-- DATA FOR PROCESSING follows --

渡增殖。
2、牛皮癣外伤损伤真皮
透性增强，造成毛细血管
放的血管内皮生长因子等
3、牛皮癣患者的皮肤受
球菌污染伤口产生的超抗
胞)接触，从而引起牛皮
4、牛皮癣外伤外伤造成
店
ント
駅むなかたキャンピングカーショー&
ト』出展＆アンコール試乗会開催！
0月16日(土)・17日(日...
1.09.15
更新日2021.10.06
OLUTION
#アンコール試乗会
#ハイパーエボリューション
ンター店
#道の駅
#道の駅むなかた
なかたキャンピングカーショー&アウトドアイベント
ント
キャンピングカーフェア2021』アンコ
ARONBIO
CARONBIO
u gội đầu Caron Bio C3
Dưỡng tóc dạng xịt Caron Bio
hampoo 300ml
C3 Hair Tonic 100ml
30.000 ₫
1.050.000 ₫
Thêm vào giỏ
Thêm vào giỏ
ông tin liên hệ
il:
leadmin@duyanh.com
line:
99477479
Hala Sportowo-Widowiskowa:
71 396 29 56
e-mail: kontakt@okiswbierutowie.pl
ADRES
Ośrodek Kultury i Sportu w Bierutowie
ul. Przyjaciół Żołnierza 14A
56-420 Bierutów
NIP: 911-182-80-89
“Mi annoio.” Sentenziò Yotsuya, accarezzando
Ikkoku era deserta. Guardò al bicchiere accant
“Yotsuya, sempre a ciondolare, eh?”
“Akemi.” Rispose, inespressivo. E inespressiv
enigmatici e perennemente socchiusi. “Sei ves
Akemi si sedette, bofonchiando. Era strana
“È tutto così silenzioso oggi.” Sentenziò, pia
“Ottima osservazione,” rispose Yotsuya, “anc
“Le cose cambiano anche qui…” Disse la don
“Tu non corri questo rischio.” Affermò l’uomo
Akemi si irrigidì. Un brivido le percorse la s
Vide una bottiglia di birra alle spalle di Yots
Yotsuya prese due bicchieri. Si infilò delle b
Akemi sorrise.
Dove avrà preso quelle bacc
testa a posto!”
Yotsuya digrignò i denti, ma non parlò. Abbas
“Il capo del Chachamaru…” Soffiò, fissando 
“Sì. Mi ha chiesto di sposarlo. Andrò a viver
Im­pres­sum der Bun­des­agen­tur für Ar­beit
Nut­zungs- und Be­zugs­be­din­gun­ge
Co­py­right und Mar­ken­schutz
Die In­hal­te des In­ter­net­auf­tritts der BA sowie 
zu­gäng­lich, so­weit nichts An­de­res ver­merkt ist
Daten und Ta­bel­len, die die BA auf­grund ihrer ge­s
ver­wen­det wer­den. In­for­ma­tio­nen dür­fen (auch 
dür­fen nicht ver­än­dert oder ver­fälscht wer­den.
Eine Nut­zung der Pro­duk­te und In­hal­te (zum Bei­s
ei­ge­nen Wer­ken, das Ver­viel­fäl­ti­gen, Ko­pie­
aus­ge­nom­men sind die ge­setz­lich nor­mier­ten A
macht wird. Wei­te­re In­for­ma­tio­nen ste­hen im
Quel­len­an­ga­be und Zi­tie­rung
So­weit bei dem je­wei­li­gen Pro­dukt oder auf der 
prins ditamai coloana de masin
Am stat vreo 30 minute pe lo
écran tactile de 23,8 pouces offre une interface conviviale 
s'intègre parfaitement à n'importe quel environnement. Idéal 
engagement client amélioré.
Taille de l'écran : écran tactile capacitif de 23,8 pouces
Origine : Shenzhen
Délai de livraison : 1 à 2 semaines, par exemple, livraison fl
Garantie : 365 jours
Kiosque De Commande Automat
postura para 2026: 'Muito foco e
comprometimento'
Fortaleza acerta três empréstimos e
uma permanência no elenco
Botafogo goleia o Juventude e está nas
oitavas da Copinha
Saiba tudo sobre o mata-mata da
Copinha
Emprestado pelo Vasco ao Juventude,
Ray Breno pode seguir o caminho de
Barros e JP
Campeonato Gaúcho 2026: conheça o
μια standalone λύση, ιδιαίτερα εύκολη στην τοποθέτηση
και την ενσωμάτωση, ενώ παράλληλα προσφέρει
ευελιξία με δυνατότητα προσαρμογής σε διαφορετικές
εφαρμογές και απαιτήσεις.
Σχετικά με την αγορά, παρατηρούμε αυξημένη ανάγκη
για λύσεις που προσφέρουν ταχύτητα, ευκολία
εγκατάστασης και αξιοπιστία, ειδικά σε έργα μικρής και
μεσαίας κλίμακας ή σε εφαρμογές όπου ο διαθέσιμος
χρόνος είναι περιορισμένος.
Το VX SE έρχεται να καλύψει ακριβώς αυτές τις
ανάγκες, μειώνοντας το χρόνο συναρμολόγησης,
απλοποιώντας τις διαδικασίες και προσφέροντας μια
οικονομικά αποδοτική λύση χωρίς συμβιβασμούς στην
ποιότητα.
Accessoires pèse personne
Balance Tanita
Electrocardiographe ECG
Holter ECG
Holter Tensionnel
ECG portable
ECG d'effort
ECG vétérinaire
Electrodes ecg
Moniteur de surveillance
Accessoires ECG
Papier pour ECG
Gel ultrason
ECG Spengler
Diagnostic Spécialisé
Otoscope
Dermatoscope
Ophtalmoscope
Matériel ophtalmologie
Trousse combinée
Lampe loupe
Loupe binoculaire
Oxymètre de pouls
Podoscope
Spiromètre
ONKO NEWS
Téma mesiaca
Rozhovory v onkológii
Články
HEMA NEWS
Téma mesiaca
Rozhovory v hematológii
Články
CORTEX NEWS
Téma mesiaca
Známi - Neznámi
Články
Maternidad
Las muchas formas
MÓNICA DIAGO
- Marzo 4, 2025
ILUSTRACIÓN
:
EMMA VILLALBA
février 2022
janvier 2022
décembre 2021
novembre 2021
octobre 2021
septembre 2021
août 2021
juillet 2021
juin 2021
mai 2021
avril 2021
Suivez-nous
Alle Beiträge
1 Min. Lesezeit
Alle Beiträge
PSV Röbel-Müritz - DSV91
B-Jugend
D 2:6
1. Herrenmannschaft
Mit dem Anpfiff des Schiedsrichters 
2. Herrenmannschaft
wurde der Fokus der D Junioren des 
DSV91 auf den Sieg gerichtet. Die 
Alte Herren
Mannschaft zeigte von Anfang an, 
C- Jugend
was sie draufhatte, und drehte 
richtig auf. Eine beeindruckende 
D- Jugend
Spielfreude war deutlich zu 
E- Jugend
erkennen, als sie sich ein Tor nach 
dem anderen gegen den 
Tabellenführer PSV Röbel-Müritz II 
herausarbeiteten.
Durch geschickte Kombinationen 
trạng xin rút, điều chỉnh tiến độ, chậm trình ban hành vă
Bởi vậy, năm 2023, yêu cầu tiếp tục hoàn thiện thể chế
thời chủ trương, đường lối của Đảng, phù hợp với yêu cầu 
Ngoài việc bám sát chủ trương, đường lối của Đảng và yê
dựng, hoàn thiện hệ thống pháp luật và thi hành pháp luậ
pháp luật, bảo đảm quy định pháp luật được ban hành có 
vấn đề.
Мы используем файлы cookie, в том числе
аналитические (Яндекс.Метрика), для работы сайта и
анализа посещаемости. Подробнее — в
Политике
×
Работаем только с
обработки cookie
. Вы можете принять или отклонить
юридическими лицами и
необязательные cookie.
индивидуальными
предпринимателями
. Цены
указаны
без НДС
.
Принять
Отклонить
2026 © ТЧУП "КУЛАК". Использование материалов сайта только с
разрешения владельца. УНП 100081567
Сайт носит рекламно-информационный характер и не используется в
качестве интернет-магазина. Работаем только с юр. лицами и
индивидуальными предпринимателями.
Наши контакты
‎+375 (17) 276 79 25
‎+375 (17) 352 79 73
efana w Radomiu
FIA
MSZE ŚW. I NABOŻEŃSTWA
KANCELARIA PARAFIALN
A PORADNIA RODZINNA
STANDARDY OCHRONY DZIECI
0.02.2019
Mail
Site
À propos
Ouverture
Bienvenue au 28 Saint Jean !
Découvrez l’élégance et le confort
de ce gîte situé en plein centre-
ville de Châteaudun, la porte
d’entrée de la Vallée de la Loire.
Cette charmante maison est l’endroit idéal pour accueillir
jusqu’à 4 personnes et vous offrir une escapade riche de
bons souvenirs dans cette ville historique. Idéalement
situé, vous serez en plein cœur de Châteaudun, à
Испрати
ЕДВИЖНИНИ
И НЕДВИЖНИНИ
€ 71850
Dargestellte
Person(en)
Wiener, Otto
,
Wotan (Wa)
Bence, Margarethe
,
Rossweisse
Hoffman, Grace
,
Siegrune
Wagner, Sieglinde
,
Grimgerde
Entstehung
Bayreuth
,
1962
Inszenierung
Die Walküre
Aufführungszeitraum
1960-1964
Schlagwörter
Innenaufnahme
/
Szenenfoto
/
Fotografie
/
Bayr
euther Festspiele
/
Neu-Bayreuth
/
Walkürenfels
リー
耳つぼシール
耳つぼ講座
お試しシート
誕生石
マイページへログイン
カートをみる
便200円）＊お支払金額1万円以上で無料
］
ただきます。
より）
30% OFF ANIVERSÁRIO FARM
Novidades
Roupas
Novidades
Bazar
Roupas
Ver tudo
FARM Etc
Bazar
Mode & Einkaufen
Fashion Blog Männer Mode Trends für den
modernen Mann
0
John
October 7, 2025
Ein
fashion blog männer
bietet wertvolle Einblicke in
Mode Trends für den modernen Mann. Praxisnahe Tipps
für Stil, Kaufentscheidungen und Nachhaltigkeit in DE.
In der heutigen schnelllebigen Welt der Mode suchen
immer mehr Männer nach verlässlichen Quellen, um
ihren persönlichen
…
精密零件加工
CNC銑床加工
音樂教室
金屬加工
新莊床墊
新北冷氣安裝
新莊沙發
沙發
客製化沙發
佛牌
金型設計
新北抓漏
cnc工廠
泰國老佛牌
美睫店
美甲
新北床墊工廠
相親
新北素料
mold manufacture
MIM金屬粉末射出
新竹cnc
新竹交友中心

-- DATA FOR PROCESSING concluded --

**WHAT IS BEING ASKED**
Lines that contain "λύση" are to be copied from the records above.

**EXERCISE ANSWER**
μια standalone λύση, ιδιαίτερα εύκολη στην τοποθέτηση
οικονομικά αποδοτική λύση χωρίς συμβιβασμούς στην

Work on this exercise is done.